Analysis of miR-338-3p, Smoothened (SMO), Gli1, Snail1, E-cadherin, N-cadherin, and vimentin expression in an orthotopic xenograft hepatocellular carcinoma (HCC) model.

Figure 5: Analysis of miR-338-3p, Smoothened (SMO), Gli1, Snail1, E-cadherin, N-cadherin, and vimentin expression in an orthotopic xenograft hepatocellular carcinoma (HCC) model. A. Representative images of livers from mice subjected to orthotopic implantation at week 4. Arrows indicate surface metastatic nodules. B. Representative images of intra-hepatic metastatic nodules stained with hematoxylin-eosin. The black dotted lines indicate the edges of the tumors. Tumors in the LV-Negative control group exhibited invasive edges, whereas those in the LV-miR-338-3p group had relatively smooth edges (original magnification, 40×). C, D. the average tumor volume and tumor weight between the groups. E, G, H. The expression of N-cadherin in the xenograft samples and the correlation between miR-338-3p and N-cadherin in HCC xenograft tumors. F. Western blotting analysis of E-cadherin, N-cadherin, vimentin, SMO, Gli1, and Snail1 expression levels in tumor samples. GAPDH was used as an internal control. All assays were performed in triplicate. I. Representative immunohistochemistry images of tumor tissues from different groups stained with E-cadherin-, N-cadherin-, and vimentin-specific antibodies. J. Immunohistochemical staining of SMO, Gli1, and Snail1 in tumor tissues from different groups (original magnification, 200×). Scale bars: 100 μm.
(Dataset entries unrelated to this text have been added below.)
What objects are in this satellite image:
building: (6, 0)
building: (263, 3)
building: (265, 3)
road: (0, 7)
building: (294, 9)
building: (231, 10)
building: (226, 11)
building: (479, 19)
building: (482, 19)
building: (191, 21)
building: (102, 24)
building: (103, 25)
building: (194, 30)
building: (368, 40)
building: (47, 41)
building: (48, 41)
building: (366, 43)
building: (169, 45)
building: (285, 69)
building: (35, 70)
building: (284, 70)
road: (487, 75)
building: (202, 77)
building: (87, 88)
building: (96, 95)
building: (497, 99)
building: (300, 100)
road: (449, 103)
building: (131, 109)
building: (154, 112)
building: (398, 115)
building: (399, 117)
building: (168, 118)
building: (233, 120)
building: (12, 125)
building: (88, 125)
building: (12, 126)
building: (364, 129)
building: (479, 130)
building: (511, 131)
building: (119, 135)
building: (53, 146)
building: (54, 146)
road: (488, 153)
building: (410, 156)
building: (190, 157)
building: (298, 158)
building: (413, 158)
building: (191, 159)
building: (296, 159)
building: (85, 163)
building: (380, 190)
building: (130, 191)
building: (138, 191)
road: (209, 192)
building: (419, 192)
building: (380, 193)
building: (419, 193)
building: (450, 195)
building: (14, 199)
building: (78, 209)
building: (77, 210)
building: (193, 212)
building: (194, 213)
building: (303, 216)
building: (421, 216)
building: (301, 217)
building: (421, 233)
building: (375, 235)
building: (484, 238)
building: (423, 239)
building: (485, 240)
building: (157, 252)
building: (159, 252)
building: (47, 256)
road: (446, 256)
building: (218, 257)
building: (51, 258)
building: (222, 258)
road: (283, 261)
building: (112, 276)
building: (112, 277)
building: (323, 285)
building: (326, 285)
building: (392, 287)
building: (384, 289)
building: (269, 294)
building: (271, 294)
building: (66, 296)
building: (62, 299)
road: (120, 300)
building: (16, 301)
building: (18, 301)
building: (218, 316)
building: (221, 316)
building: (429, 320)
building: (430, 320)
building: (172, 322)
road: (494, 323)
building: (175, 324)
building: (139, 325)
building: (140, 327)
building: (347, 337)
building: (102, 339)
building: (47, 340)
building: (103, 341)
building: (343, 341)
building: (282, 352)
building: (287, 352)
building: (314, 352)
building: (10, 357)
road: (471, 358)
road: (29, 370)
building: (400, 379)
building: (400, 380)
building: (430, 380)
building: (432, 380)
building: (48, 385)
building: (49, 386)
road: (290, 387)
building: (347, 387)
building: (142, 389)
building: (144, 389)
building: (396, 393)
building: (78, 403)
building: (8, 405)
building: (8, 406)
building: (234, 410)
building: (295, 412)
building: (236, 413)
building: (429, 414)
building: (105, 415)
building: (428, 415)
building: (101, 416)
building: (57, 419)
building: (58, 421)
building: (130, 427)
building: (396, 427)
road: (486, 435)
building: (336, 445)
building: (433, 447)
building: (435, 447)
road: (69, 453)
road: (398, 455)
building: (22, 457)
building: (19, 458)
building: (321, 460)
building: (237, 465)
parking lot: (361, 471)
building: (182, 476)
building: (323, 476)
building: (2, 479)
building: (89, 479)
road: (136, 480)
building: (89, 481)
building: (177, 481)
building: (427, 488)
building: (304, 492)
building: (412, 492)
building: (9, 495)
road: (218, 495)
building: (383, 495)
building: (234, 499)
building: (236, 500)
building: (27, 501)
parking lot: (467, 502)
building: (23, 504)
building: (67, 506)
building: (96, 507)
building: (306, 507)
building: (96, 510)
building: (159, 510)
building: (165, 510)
Significant correlation between low miR-338-3p expression in HCC tissues and metastasis in HCC patients

To further examine the relationship between miR-338-3p expression and N-cadherin, we measured miR-338-3p expression and N-cadherin levels in 163 HCC tissue specimens by qRT-PCR (Figure 6A). Based on the overall expression level of miR-338-3p, HCC specimens were divided into two groups: high and low miR-338-3p expression. While low levels of miR-338-3p expression were detected in 62 patients, 58 of which had metastasis and four which did not, high miR-338-3p expression was observed in 101 patients, none of which had metastasis. Notably, low miR-338-3p expression levels were significantly associated with poor metastasis-free survival (Figure 6E). In addition, the results showed an inverse relationship between high N-cadherin expression and low miR-338-3p expression in HCC patients with metastasis; N-cadherin expression in specimens of the high miR-338-3p expression group was significantly less than in the low miR-338-3p expression group (P < 0.05, Figure 6A and 6C). These findings suggest a significant correlation between low miR-338-3p expression and HCC metastasis.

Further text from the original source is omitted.